Committee on Judicial Accountability
- Type: NGO

= Committee on Judicial Accountability and Judicial Reforms =

The Committee on Judicial Accountability and Judicial Reforms (CJAR) is a group of lawyers in India who work to improve the accountability of judges.

In 1998 the committee prepared a charge sheet to impeach Justice Madan Mohan Punchhi, and obtained the signatures of 25 Rajya Sabha MPs. However, Punchhi was appointed Chief Justice of India before the required 50 signatures had been obtained, at which point it became impossible to gain further support for the motion.

The Committee on Judicial Accountability issued a highly critical report on the Judges Enquiry Bill, 2006, saying of that bill that it "is going to reduce whatever little accountability of Judges remained under the present Judges Enquiry Act". Anil B. Divan said "The aforementioned new bill is worse than the old Judges Inquiry Act and it needs to be scrapped in toto. This new bill is nothing but a sham".
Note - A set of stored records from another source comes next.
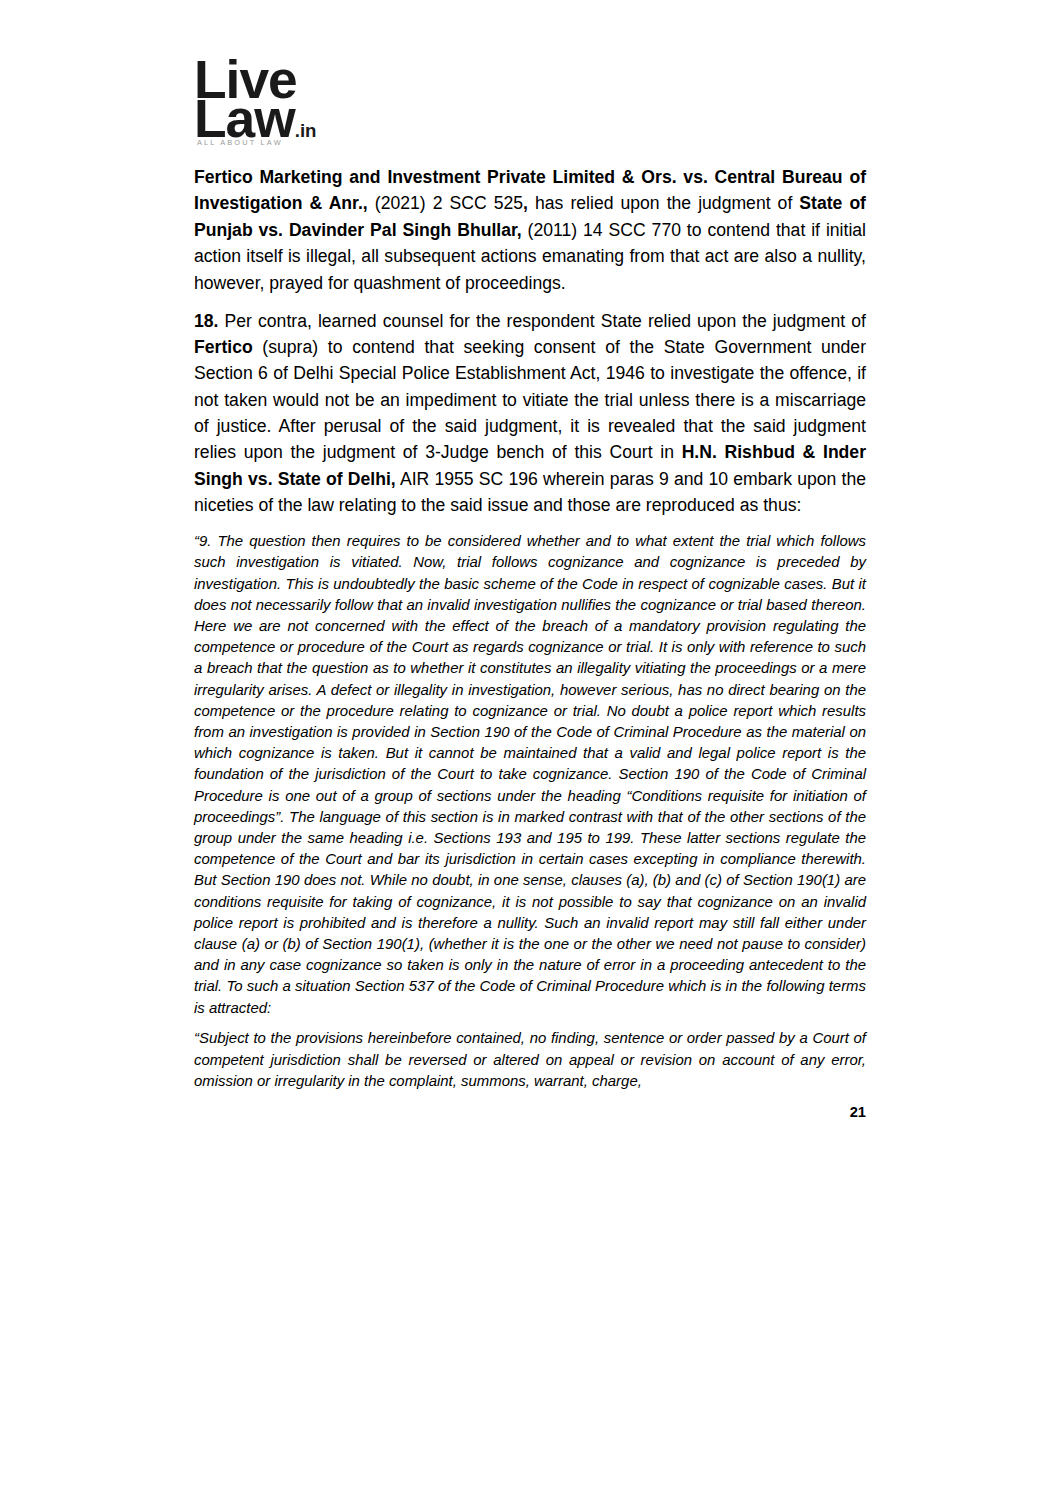Live Law.in ALL ABOUT LAW
Fertico Marketing and Investment Private Limited & Ors. vs. Central Bureau of Investigation & Anr., (2021) 2 SCC 525, has relied upon the judgment of State of Punjab vs. Davinder Pal Singh Bhullar, (2011) 14 SCC 770 to contend that if initial action itself is illegal, all subsequent actions emanating from that act are also a nullity, however, prayed for quashment of proceedings.
18. Per contra, learned counsel for the respondent State relied upon the judgment of Fertico (supra) to contend that seeking consent of the State Government under Section 6 of Delhi Special Police Establishment Act, 1946 to investigate the offence, if not taken would not be an impediment to vitiate the trial unless there is a miscarriage of justice. After perusal of the said judgment, it is revealed that the said judgment relies upon the judgment of 3-Judge bench of this Court in H.N. Rishbud & Inder Singh vs. State of Delhi, AIR 1955 SC 196 wherein paras 9 and 10 embark upon the niceties of the law relating to the said issue and those are reproduced as thus:
“9. The question then requires to be considered whether and to what extent the trial which follows such investigation is vitiated. Now, trial follows cognizance and cognizance is preceded by investigation. This is undoubtedly the basic scheme of the Code in respect of cognizable cases. But it does not necessarily follow that an invalid investigation nullifies the cognizance or trial based thereon. Here we are not concerned with the effect of the breach of a mandatory provision regulating the competence or procedure of the Court as regards cognizance or trial. It is only with reference to such a breach that the question as to whether it constitutes an illegality vitiating the proceedings or a mere irregularity arises. A defect or illegality in investigation, however serious, has no direct bearing on the competence or the procedure relating to cognizance or trial. No doubt a police report which results from an investigation is provided in Section 190 of the Code of Criminal Procedure as the material on which cognizance is taken. But it cannot be maintained that a valid and legal police report is the foundation of the jurisdiction of the Court to take cognizance. Section 190 of the Code of Criminal Procedure is one out of a group of sections under the heading “Conditions requisite for initiation of proceedings”. The language of this section is in marked contrast with that of the other sections of the group under the same heading i.e. Sections 193 and 195 to 199. These latter sections regulate the competence of the Court and bar its jurisdiction in certain cases excepting in compliance therewith. But Section 190 does not. While no doubt, in one sense, clauses (a), (b) and (c) of Section 190(1) are conditions requisite for taking of cognizance, it is not possible to say that cognizance on an invalid police report is prohibited and is therefore a nullity. Such an invalid report may still fall either under clause (a) or (b) of Section 190(1), (whether it is the one or the other we need not pause to consider) and in any case cognizance so taken is only in the nature of error in a proceeding antecedent to the trial. To such a situation Section 537 of the Code of Criminal Procedure which is in the following terms is attracted:
“Subject to the provisions hereinbefore contained, no finding, sentence or order passed by a Court of competent jurisdiction shall be reversed or altered on appeal or revision on account of any error, omission or irregularity in the complaint, summons, warrant, charge,
21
In December 2009 the CJA stated that it considered that recommendations for judicial appointments should only be made after a public debate, including review by members of the bar of the affected high courts. This statement was made in relation to controversy about the appointments of justices C. K. Prasad and P. D. Dinakaran. The statement was signed by Ram Jethmalani, Shanti Bhushan, Fali Sam Nariman, Anil B. Divan, Kamini Jaiswal and Prashant Bhushan.
Prashant Bhushan is also the convenor of the Working Committee of the Campaign for Judicial Accountability and Judicial Reforms.